-- Listed entries follows --
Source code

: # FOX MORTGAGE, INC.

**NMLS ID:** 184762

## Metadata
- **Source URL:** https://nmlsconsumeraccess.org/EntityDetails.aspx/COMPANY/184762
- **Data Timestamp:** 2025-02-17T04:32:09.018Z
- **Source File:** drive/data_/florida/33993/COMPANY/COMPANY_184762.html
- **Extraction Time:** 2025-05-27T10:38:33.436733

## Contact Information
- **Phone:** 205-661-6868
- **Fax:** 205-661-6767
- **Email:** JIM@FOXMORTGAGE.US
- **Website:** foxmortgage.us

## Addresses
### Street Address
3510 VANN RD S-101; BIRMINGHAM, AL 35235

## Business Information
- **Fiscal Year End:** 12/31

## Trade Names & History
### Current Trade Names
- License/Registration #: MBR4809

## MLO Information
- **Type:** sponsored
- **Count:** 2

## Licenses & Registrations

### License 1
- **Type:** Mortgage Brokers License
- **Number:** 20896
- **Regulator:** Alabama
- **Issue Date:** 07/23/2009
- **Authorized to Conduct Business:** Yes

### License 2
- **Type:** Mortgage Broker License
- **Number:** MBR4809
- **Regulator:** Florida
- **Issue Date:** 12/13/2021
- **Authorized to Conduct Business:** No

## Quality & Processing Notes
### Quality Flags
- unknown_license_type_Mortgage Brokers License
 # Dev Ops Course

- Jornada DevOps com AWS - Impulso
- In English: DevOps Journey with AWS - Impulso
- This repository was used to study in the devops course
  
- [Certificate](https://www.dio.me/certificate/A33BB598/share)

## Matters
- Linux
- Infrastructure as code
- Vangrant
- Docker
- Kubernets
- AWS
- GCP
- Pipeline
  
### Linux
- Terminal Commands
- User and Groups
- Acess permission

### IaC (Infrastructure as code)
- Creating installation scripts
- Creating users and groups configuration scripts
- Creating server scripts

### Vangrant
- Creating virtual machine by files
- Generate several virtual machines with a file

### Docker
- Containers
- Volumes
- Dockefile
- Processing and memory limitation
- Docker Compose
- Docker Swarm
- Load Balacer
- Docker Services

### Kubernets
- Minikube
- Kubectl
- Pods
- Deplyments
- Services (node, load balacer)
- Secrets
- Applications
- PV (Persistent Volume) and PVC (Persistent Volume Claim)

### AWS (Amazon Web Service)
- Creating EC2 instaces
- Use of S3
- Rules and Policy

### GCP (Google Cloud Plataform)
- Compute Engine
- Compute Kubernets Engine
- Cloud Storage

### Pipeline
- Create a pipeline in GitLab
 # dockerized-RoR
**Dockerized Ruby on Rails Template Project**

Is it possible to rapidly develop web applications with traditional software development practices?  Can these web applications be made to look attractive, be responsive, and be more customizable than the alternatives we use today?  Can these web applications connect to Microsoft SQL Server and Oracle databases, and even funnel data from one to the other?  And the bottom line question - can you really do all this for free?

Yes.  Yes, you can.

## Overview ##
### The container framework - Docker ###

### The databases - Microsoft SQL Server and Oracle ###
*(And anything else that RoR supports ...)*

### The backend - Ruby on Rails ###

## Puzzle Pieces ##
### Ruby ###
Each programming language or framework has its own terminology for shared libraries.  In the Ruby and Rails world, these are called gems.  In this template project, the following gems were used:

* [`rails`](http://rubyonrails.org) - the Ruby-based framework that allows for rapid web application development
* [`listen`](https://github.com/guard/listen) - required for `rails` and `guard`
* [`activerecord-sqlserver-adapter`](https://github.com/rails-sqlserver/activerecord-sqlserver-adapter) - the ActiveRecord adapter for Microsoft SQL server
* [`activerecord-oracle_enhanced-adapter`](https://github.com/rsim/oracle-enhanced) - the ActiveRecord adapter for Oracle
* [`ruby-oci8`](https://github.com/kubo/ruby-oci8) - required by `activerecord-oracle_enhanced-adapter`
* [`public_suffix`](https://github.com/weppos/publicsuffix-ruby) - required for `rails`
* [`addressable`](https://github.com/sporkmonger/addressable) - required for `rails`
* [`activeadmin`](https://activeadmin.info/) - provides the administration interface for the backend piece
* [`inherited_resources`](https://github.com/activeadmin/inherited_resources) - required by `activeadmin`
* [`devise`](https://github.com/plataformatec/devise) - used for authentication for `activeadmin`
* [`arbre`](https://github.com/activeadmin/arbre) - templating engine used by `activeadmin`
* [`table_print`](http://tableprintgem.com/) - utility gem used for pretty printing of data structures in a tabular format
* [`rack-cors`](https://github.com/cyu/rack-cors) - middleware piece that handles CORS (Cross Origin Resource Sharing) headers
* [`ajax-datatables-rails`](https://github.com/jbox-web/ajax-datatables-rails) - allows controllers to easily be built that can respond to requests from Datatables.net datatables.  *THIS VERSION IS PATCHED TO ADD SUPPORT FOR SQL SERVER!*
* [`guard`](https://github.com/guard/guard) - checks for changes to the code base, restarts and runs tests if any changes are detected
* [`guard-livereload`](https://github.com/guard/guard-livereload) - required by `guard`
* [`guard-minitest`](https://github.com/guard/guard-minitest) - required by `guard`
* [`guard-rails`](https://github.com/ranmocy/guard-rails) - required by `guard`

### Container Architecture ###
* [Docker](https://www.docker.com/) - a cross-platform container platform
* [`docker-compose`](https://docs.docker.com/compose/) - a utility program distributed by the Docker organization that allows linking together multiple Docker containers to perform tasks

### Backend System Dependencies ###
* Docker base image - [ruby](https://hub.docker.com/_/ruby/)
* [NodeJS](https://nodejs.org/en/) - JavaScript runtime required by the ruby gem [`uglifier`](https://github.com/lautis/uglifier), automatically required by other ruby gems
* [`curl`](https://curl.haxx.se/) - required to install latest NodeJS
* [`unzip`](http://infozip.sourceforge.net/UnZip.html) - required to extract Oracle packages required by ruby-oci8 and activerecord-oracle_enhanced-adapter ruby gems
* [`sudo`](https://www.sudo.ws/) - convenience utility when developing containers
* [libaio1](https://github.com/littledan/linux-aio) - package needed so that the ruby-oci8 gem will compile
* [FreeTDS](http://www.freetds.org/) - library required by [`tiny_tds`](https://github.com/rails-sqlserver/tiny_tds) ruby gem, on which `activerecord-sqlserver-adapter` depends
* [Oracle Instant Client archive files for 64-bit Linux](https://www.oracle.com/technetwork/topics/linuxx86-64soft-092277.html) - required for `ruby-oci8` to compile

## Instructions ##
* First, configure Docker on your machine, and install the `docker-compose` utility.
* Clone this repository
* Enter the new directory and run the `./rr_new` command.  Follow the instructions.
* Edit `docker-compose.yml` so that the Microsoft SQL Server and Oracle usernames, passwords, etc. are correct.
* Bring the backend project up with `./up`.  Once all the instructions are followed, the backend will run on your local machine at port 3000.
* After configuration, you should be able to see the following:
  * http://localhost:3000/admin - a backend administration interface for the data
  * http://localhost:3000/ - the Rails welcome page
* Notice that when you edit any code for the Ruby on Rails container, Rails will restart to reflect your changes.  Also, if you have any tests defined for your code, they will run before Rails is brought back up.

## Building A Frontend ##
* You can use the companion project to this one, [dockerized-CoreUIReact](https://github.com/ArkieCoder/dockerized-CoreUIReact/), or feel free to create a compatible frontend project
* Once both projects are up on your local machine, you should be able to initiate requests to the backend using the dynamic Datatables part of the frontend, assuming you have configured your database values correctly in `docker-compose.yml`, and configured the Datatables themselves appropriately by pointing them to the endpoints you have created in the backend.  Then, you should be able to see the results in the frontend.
-- Listed entries concluded --
| How to complete this task |
Set down exactly the lines of the data above, beginning with the line that has "- **Data Timestamp:**" and ending with the line that has "- **Count:** 2", and no others.

| Problem solution |
- **Data Timestamp:** 2025-02-17T04:32:09.018Z
- **Source File:** drive/data_/florida/33993/COMPANY/COMPANY_184762.html
- **Extraction Time:** 2025-05-27T10:38:33.436733

## Contact Information
- **Phone:** 205-661-6868
- **Fax:** 205-661-6767
- **Email:** JIM@FOXMORTGAGE.US
- **Website:** foxmortgage.us

## Addresses
### Street Address
3510 VANN RD S-101; BIRMINGHAM, AL 35235

## Business Information
- **Fiscal Year End:** 12/31

## Trade Names & History
### Current Trade Names
- License/Registration #: MBR4809

## MLO Information
- **Type:** sponsored
- **Count:** 2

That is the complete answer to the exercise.